Rewrite the text from all of the records, changing every "Read more" to "View details" and leaving everything else unchanged. Leave out the pictures.

[Text extracted from the pages]
● ● ●
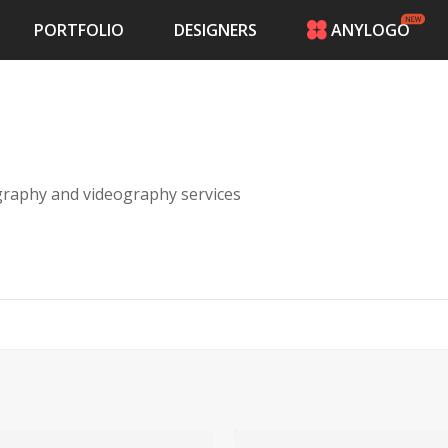
PORTFOLIO
DESIGNERS
ANYLOGO
HOME
PRICING
CONTESTS
PORTFOLIO
DESIGNERS
raphy and videography services
ANYLOGO
LOGIN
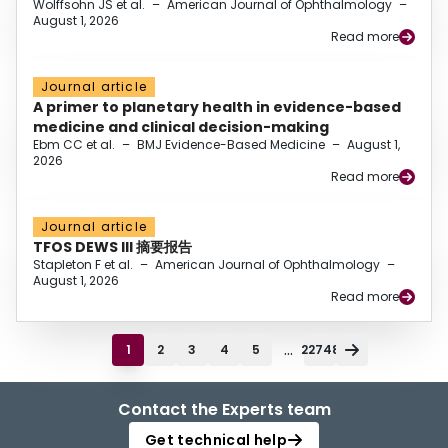
Wolffsohn JS et al.
–
American Journal of Ophthalmology
–
August 1, 2026
Read more
Journal article
A primer to planetary health in evidence-based
medicine and clinical decision-making
Ebm CC et al.
–
BMJ Evidence-Based Medicine
–
August 1,
2026
Read more
Journal article
TFOS DEWS III 摘要报告
Stapleton F et al.
–
American Journal of Ophthalmology
–
August 1, 2026
Read more
...
1
2
3
4
5
22748
Contact the Experts team
Get technical help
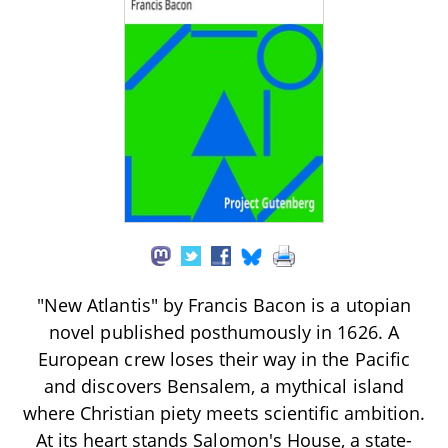
"New Atlantis" by Francis Bacon is a utopian
novel published posthumously in 1626. A
European crew loses their way in the Pacific
and discovers Bensalem, a mythical island
where Christian piety meets scientific ambition.
At its heart stands Salomon's House, a state-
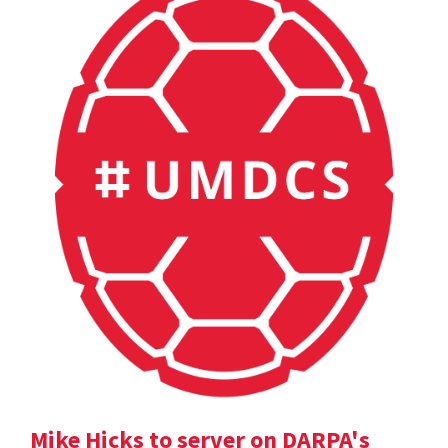
Mike Hicks to server on DARPA's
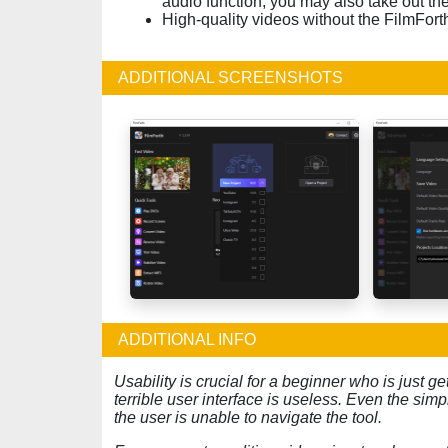
audio function, you may also take out the
High-quality videos without the FilmFor
ADDITIONAL SCREENSHOTS
ADDITIONAL INFO
Usability is crucial for a beginner who is just get
terrible user interface is useless. Even the si
the user is unable to navigate the tool.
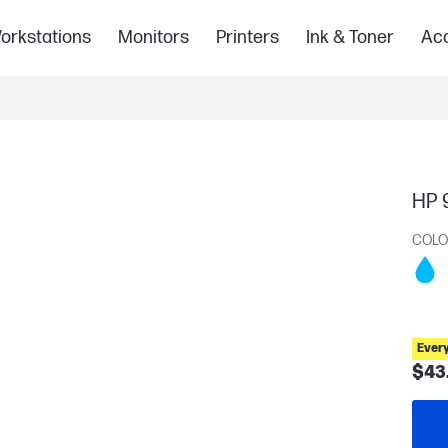
orkstations
Monitors
Printers
Ink & Toner
Acc
HP 9
COLO
Ever
$43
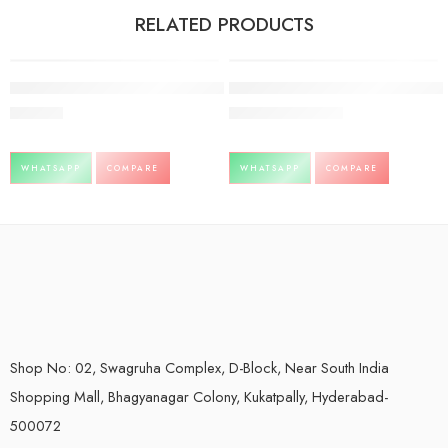
RELATED PRODUCTS
FEATURED
Ashwagandhamrita-Baidyanath-450ml
giloy ghan vati Baidyanath 60tb pac
-1%
399.00
242.00
240.00
WHATSAPP
COMPARE
WHATSAPP
COMPARE
Shop No: 02, Swagruha Complex, D-Block, Near South India
Shopping Mall, Bhagyanagar Colony, Kukatpally, Hyderabad-
500072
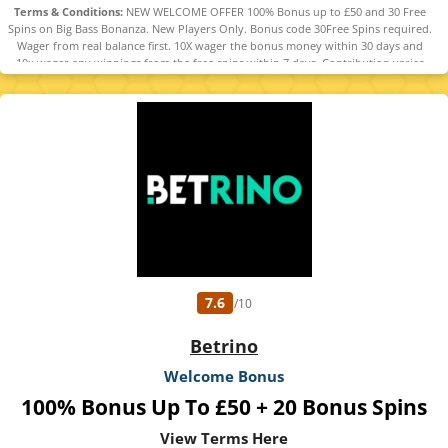
Terms & Conditions:
NEW WELCOME OFFER 100% Bonus up to £50 and 30 Free
Spins on Big Bass Bonanza. New Players Only. Bonus code 30Free Spins required.
Wager from real balance first. 10X wager the bonus money within 30 days and
10x wager any winnings from the free spins within 7 days. Contribution varies
per game. Available on selected games only. Wager calculated on bonus bets
only. Bonus offer and any winnings from the offer are valid for 30 days / Free
spins and any winnings from the free spins are valid for 7 days from receipt.
Maximum conversion: £50 the bonus amount or from free spins: £20. Limited to
5 brands within the network. Withdrawal requests void all active/pending
bonuses. Excluded Skrill and Neteller deposits. Full Terms apply. 18+ |
BeGambleAware | #Ad
7.6
/10
Betrino
Welcome Bonus
100% Bonus Up To £50 + 20 Bonus Spins
View Terms Here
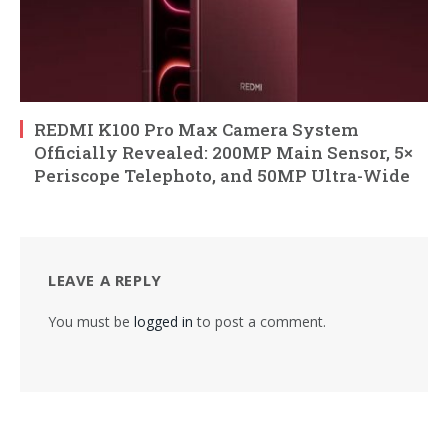
REDMI K100 Pro Max Camera System
Officially Revealed: 200MP Main Sensor, 5×
Periscope Telephoto, and 50MP Ultra-Wide
LEAVE A REPLY
You must be
logged in
to post a comment.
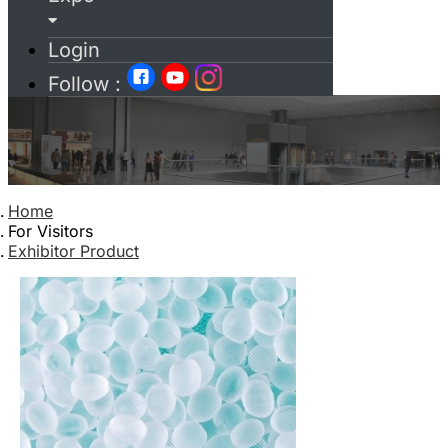
Login
Follow :
Home
For Visitors
Exhibitor Product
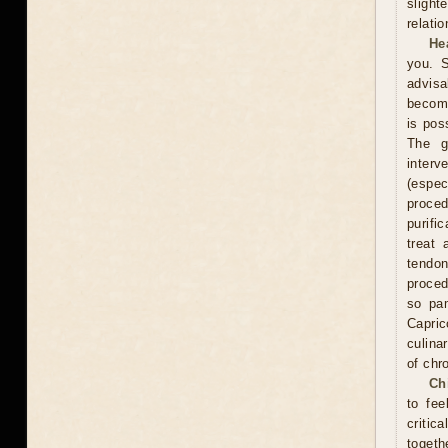
slight
relati
He
you. S
advisa
become
is pos
The g
interv
(espe
proce
purifi
treat 
tendon
proced
so pam
Capric
culina
of chr
Ch
to fee
critic
togeth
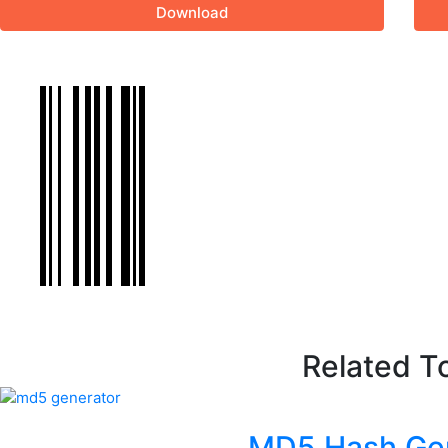
Download
Related T
MD5 Hash Ge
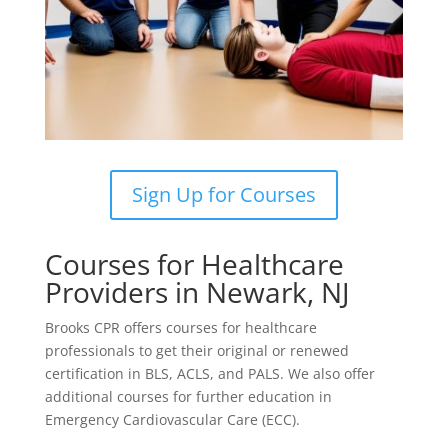
Sign Up for Courses
Courses for Healthcare
Providers in Newark, NJ
Brooks CPR offers courses for healthcare
professionals to get their original or renewed
certification in BLS, ACLS, and PALS. We also offer
additional courses for further education in
Emergency Cardiovascular Care (ECC).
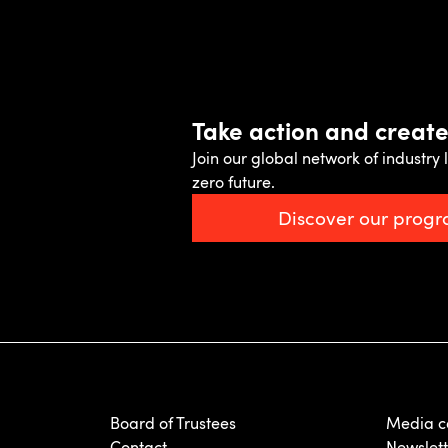
Take action and creat
Join our global network of industry l
zero future.
Discover our prog
Board of Trustees
Media c
Contact
Newslett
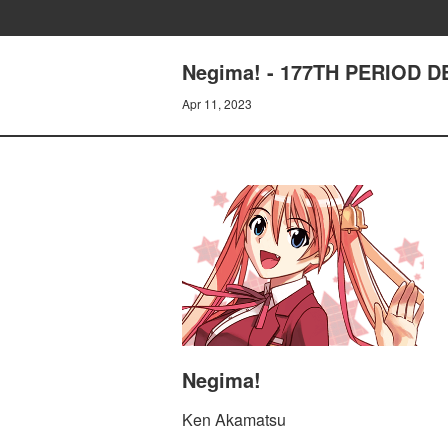
Negima! - 177TH PERIOD 
Apr 11, 2023
Negima!
Ken Akamatsu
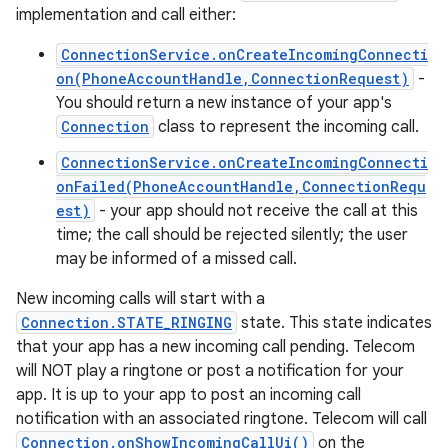
implementation and call either:
ConnectionService.onCreateIncomingConnecti
on(PhoneAccountHandle,ConnectionRequest)
-
You should return a new instance of your app's
Connection
class to represent the incoming call.
ConnectionService.onCreateIncomingConnecti
onFailed(PhoneAccountHandle,ConnectionRequ
est)
- your app should not receive the call at this
time; the call should be rejected silently; the user
may be informed of a missed call.
New incoming calls will start with a
Connection.STATE_RINGING
state. This state indicates
that your app has a new incoming call pending. Telecom
will NOT play a ringtone or post a notification for your
app. It is up to your app to post an incoming call
notification with an associated ringtone. Telecom will call
Connection.onShowIncomingCallUi()
on the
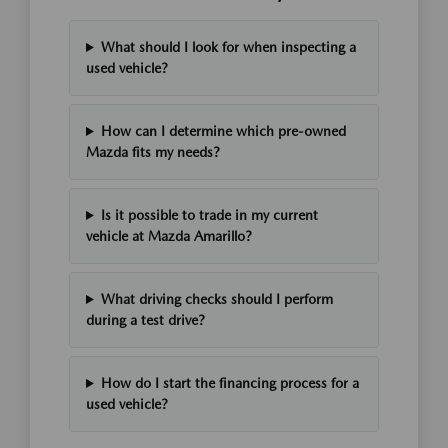
What should I look for when inspecting a
used vehicle?
How can I determine which pre-owned
Mazda fits my needs?
Is it possible to trade in my current
vehicle at Mazda Amarillo?
What driving checks should I perform
during a test drive?
How do I start the financing process for a
used vehicle?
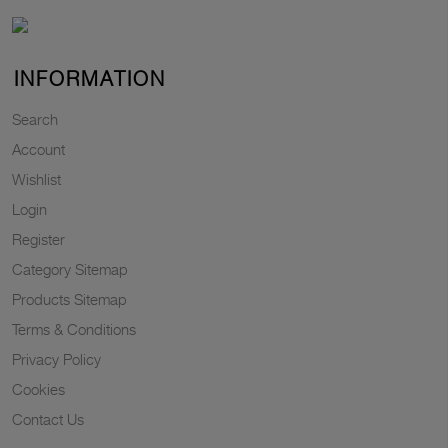
INFORMATION
Search
Account
Wishlist
Login
Register
Category Sitemap
Products Sitemap
Terms & Conditions
Privacy Policy
Cookies
Contact Us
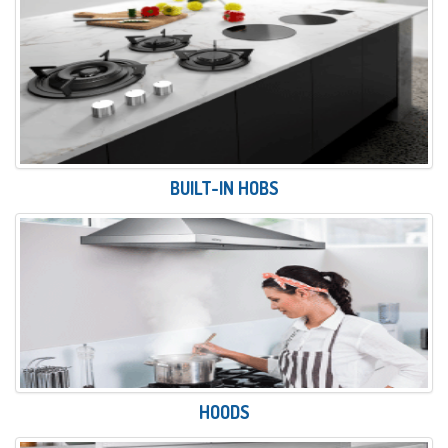
BUILT-IN HOBS
HOODS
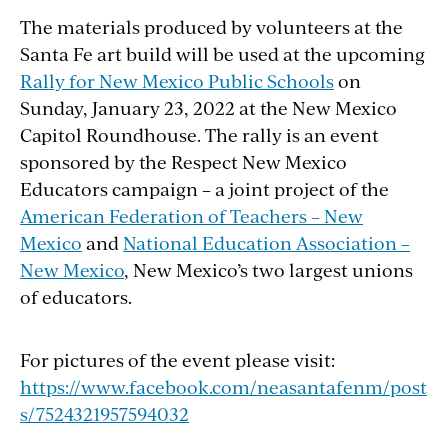
The materials produced by volunteers at the
Santa Fe art build will be used at the upcoming
Rally for New Mexico Public Schools
on
Sunday, January 23, 2022 at the New Mexico
Capitol Roundhouse. The rally is an event
sponsored by the Respect New Mexico
Educators campaign – a joint project of the
American Federation of Teachers – New
Mexico
and
National Education Association –
New Mexico
, New Mexico’s two largest unions
of educators.
For pictures of the event please visit:
https://www.facebook.com/neasantafenm/post
s/7524321957594032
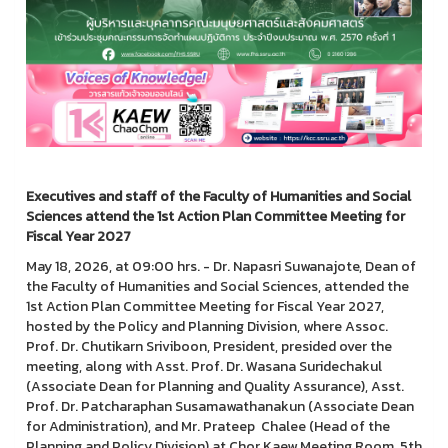
Executives and staff of the Faculty of Humanities and Social
Sciences attend the 1st Action Plan Committee Meeting for
Fiscal Year 2027
May 18, 2026, at 09:00 hrs. - Dr. Napasri Suwanajote, Dean of
the Faculty of Humanities and Social Sciences, attended the
1st Action Plan Committee Meeting for Fiscal Year 2027,
hosted by the Policy and Planning Division, where Assoc.
Prof. Dr. Chutikarn Sriviboon, President, presided over the
meeting, along with Asst. Prof. Dr. Wasana Suridechakul
(Associate Dean for Planning and Quality Assurance), Asst.
Prof. Dr. Patcharaphan Susamawathanakun (Associate Dean
for Administration), and Mr. Prateep Chalee (Head of the
Planning and Policy Division) at Chor Kaew Meeting Room, 5th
● ● ●
◆ **TASK RESPONSE**:
PORTFOLIO
DESIGNERS
ANYLOGO
HOME
PRICING
CONTESTS
PORTFOLIO
DESIGNERS
raphy and videography services
ANYLOGO
LOGIN
Wolffsohn JS et al.
–
American Journal of Ophthalmology
–
August 1, 2026
View details
Journal article
A primer to planetary health in evidence-based
medicine and clinical decision-making
Ebm CC et al.
–
BMJ Evidence-Based Medicine
–
August 1,
2026
View details
Journal article
TFOS DEWS III 摘要报告
Stapleton F et al.
–
American Journal of Ophthalmology
–
August 1, 2026
View details
...
1
2
3
4
5
22748
Contact the Experts team
Get technical help
"New Atlantis" by Francis Bacon is a utopian
novel published posthumously in 1626. A
European crew loses their way in the Pacific
and discovers Bensalem, a mythical island
where Christian piety meets scientific ambition.
At its heart stands Salomon's House, a state-
Mike Hicks to server on DARPA's
audio function, you may also take out the
High-quality videos without the FilmFor
ADDITIONAL SCREENSHOTS
ADDITIONAL INFO
Usability is crucial for a beginner who is just get
terrible user interface is useless. Even the si
the user is unable to navigate the tool.
orkstations
Monitors
Printers
Ink & Toner
Acc
HP 9
COLO
Ever
$43
RELATED PRODUCTS
FEATURED
Ashwagandhamrita-Baidyanath-450ml
giloy ghan vati Baidyanath 60tb pac
-1%
399.00
242.00
240.00
WHATSAPP
COMPARE
WHATSAPP
COMPARE
Shop No: 02, Swagruha Complex, D-Block, Near South India
Shopping Mall, Bhagyanagar Colony, Kukatpally, Hyderabad-
500072
Terms & Conditions:
NEW WELCOME OFFER 100% Bonus up to £50 and 30 Free
Spins on Big Bass Bonanza. New Players Only. Bonus code 30Free Spins required.
Wager from real balance first. 10X wager the bonus money within 30 days and
10x wager any winnings from the free spins within 7 days. Contribution varies
per game. Available on selected games only. Wager calculated on bonus bets
only. Bonus offer and any winnings from the offer are valid for 30 days / Free
spins and any winnings from the free spins are valid for 7 days from receipt.
Maximum conversion: £50 the bonus amount or from free spins: £20. Limited to
5 brands within the network. Withdrawal requests void all active/pending
bonuses. Excluded Skrill and Neteller deposits. Full Terms apply. 18+ |
BeGambleAware | #Ad
7.6
/10
Betrino
Welcome Bonus
100% Bonus Up To £50 + 20 Bonus Spins
View Terms Here
REDMI K100 Pro Max Camera System
Officially Revealed: 200MP Main Sensor, 5×
Periscope Telephoto, and 50MP Ultra-Wide
LEAVE A REPLY
You must be
logged in
to post a comment.
Login
Follow :
Home
For Visitors
Exhibitor Product
slight
relati
He
you. S
advisa
become
is pos
The g
interv
(espe
proce
purifi
treat 
tendon
proced
so pam
Capric
culina
of chr
Ch
to fee
critic
togeth
Download
Related T
MD5 Hash Ge
Sign Up for Courses
Courses for Healthcare
Providers in Newark, NJ
Brooks CPR offers courses for healthcare
professionals to get their original or renewed
certification in BLS, ACLS, and PALS. We also offer
additional courses for further education in
Emergency Cardiovascular Care (ECC).
Take action and creat
Join our global network of industry l
zero future.
Discover our prog
Board of Trustees
Media c
Contact
Newslett
Negima! - 177TH PERIOD 
Apr 11, 2023
Negima!
Ken Akamatsu
implementation and call either:
ConnectionService.onCreateIncomingConnecti
on(PhoneAccountHandle,ConnectionRequest)
-
You should return a new instance of your app's
Connection
class to represent the incoming call.
ConnectionService.onCreateIncomingConnecti
onFailed(PhoneAccountHandle,ConnectionRequ
est)
- your app should not receive the call at this
time; the call should be rejected silently; the user
may be informed of a missed call.
New incoming calls will start with a
Connection.STATE_RINGING
state. This state indicates
that your app has a new incoming call pending. Telecom
will NOT play a ringtone or post a notification for your
app. It is up to your app to post an incoming call
notification with an associated ringtone. Telecom will call
Connection.onShowIncomingCallUi()
on the
What should I look for when inspecting a
used vehicle?
How can I determine which pre-owned
Mazda fits my needs?
Is it possible to trade in my current
vehicle at Mazda Amarillo?
What driving checks should I perform
during a test drive?
How do I start the financing process for a
used vehicle?
INFORMATION
Search
Account
Wishlist
Login
Register
Category Sitemap
Products Sitemap
Terms & Conditions
Privacy Policy
Cookies
Contact Us
BUILT-IN HOBS
HOODS
The materials produced by volunteers at the
Santa Fe art build will be used at the upcoming
Rally for New Mexico Public Schools
on
Sunday, January 23, 2022 at the New Mexico
Capitol Roundhouse. The rally is an event
sponsored by the Respect New Mexico
Educators campaign – a joint project of the
American Federation of Teachers – New
Mexico
and
National Education Association –
New Mexico
, New Mexico’s two largest unions
of educators.
For pictures of the event please visit:
https://www.facebook.com/neasantafenm/post
s/7524321957594032
Executives and staff of the Faculty of Humanities and Social
Sciences attend the 1st Action Plan Committee Meeting for
Fiscal Year 2027
May 18, 2026, at 09:00 hrs. - Dr. Napasri Suwanajote, Dean of
the Faculty of Humanities and Social Sciences, attended the
1st Action Plan Committee Meeting for Fiscal Year 2027,
hosted by the Policy and Planning Division, where Assoc.
Prof. Dr. Chutikarn Sriviboon, President, presided over the
meeting, along with Asst. Prof. Dr. Wasana Suridechakul
(Associate Dean for Planning and Quality Assurance), Asst.
Prof. Dr. Patcharaphan Susamawathanakun (Associate Dean
for Administration), and Mr. Prateep Chalee (Head of the
Planning and Policy Division) at Chor Kaew Meeting Room, 5th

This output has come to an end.